PUD results from an imbalance between aggressive factors (gastric acid, pepsin, bile salts) and protective factors (mucus, bicarbonate, blood flow, prostaglandins).

• Aggressive Factors: Excess gastric acid and pepsin can digest the mucosal lining, leading to ulcer formation. Bile salts can disrupt the mucosal barrier and exacerbate the damage. Pepsin, a proteolytic enzyme activated by gastric acid, plays a significant role in mucosal injury and ulcer formation. Factors such as hypersecretion of gastric acid, increased pepsin activity, and bile reflux into the stomach contribute to the pathogenesis of PUD.

• Protective Factors: Mucus and bicarbonate form a protective barrier on the mucosal surface. Adequate blood flow delivers oxygen and nutrients essential for mucosal repair and maintains an optimal pH. Prostaglandins play a crucial role in maintaining mucosal integrity by stimulating mucus and bicarbonate secretion, enhancing mucosal blood flow, and promoting epithelial cell regeneration. Disruption of these protective mechanisms can lead to ulcer formation.
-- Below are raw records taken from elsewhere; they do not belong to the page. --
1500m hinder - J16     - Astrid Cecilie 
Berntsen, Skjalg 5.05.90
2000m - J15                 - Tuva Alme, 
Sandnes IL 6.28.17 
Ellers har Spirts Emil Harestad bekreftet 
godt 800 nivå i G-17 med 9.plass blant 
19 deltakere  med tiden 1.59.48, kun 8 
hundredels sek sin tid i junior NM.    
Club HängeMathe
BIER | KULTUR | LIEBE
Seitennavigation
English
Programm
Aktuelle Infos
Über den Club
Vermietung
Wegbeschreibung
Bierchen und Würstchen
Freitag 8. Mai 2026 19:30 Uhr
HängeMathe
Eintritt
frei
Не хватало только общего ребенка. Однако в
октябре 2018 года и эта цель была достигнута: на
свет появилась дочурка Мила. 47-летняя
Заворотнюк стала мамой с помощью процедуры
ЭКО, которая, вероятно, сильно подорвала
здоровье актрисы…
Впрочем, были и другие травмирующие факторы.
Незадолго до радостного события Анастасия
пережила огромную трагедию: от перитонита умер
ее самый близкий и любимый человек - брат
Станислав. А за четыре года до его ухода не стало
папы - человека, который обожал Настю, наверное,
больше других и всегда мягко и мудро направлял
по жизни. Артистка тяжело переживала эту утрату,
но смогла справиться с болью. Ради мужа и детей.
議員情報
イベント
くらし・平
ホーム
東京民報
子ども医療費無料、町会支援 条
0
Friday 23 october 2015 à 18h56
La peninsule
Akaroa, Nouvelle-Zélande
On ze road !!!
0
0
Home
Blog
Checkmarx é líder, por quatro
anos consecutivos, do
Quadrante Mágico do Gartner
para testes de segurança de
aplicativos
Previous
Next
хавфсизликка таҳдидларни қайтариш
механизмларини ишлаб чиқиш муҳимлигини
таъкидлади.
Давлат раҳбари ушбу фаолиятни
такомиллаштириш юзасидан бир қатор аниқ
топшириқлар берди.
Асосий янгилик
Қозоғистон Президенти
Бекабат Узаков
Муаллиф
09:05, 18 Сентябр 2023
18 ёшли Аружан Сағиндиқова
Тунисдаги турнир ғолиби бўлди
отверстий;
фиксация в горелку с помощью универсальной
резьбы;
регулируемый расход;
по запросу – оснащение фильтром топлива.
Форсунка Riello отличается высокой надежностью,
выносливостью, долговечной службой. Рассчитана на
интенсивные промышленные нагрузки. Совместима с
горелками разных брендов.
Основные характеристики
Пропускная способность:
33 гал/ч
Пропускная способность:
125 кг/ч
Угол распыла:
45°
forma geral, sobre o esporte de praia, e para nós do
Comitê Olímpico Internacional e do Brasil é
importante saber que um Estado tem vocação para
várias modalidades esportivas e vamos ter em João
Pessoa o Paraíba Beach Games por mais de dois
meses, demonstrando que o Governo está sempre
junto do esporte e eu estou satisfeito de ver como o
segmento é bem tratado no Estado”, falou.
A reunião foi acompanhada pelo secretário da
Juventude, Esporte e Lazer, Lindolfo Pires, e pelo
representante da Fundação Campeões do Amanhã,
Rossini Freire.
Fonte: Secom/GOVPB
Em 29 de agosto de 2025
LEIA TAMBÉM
Role of Helicobacter pylori

H. pylori infection disrupts the balance by increasing gastric acid secretion and inducing an inflammatory response. The bacterium's virulence factors, such as CagA and VacA, further damage the mucosa. H. pylori also interferes with the normal regulation of gastric acid secretion, leading to hypergastrinemia and increased acid output. The chronic inflammation caused by H. pylori infection can result in atrophic gastritis and intestinal metaplasia, further increasing the risk of ulceration and gastric cancer.

Impact of NSAIDs

NSAIDs compromise the mucosal defense by inhibiting COX-1, which is involved in the production of protective prostaglandins. This results in reduced mucus and bicarbonate secretion, impaired blood flow, and increased acid secretion. The direct topical effect of NSAIDs on the gastric epithelium can cause additional mucosal injury. The combined effects of systemic prostaglandin inhibition and topical mucosal damage significantly increase the risk of PUD in NSAID users.
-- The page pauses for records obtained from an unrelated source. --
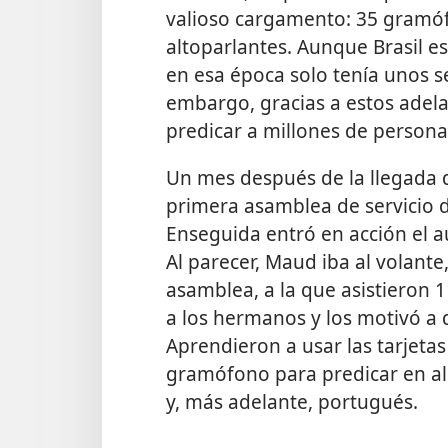
valioso cargamento: 35 gramó
altoparlantes. Aunque Brasil e
en esa época solo tenía unos s
embargo, gracias a estos adela
predicar a millones de person
Un mes después de la llegada d
primera asamblea de servicio de
Enseguida entró en acción el a
Al parecer, Maud iba al volante,
asamblea, a la que asistieron
a los hermanos y los motivó a 
Aprendieron a usar las tarjetas
gramófono para predicar en al
y, más adelante, portugués.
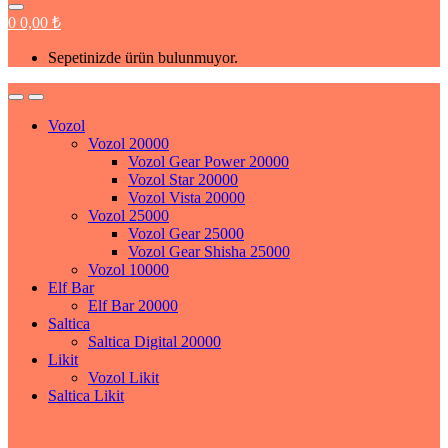
0
0,00
₺
Sepetinizde ürün bulunmuyor.
Vozol
Vozol 20000
Vozol Gear Power 20000
Vozol Star 20000
Vozol Vista 20000
Vozol 25000
Vozol Gear 25000
Vozol Gear Shisha 25000
Vozol 10000
Elf Bar
Elf Bar 20000
Saltica
Saltica Digital 20000
Likit
Vozol Likit
Saltica Likit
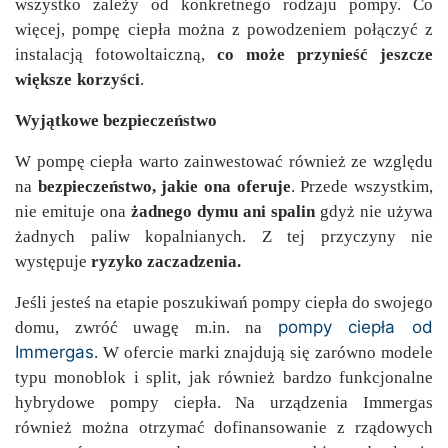
wszystko zależy od konkretnego rodzaju pompy. Co
więcej, pompę ciepła można z powodzeniem połączyć z
instalacją fotowoltaiczną,
co może przynieść jeszcze
większe
korzyści
.
Wyjątkowe bezpieczeństwo
W pompę ciepła warto zainwestować również ze względu
na
bezpieczeństwo, jakie ona oferuje
. Przede wszystkim,
nie emituje ona
żadnego dymu ani spalin
gdyż nie używa
żadnych paliw kopalnianych. Z tej przyczyny nie
występuje
ryzyko zaczadzenia.
Jeśli jesteś na etapie poszukiwań pompy ciepła do swojego
pompy ciepła od
domu, zwróć uwagę m.in. na
Immergas
. W ofercie marki znajdują się zarówno modele
typu monoblok i split, jak również bardzo funkcjonalne
hybrydowe pompy ciepła. Na urządzenia Immergas
również można otrzymać dofinansowanie z rządowych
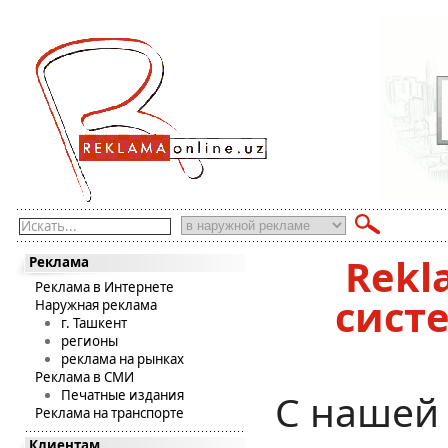
Искать...
Rekl
Реклама
Реклама в Интернете
сист
Наружная реклама
г. Ташкент
регионы
реклама на рынках
Реклама в СМИ
С нашей
Печатные издания
Реклама на транспорте
Клиентам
Pathophysiological Insights from Studies

• Inflammatory Mediators: Recent studies highlight the role of inflammatory cytokines, such as TNF-α and IL-1β, in the pathogenesis of PUD. These cytokines contribute to mucosal inflammation and ulcer formation by promoting leukocyte infiltration and disrupting the epithelial barrier.

• Epithelial Restitution and Angiogenesis: The process of epithelial restitution and angiogenesis is crucial for ulcer healing. Growth factors like VEGF and EGF are essential for promoting cell proliferation and new blood vessel formation in the ulcer bed. Impaired angiogenesis and delayed restitution can lead to chronic ulceration.

Conclusion

Understanding the etiology and pathogenesis of peptic ulcer disease is crucial for developing effective prevention and treatment strategies. While Helicobacter pylori infection and NSAID use remain the primary causes, other factors such as Zollinger-Ellison syndrome, physiological stress, genetic predisposition, and lifestyle choices also play significant roles. By addressing these underlying causes and maintaining a balance between aggressive and protective factors, healthcare providers can better manage and prevent peptic ulcer disease.

References

1. Lanas, Angel, and Francis KL Chan. "Peptic ulcer disease." The Lancet 390.10094 (2017): 613-624.
2. Kavitt, Robert T., et al. "Diagnosis and treatment of peptic ulcer disease." The American journal of medicine 132.4 (2019): 447-456.
3. Sverdén, Emma, et al. "Peptic ulcer disease." BMJ 367 (2019).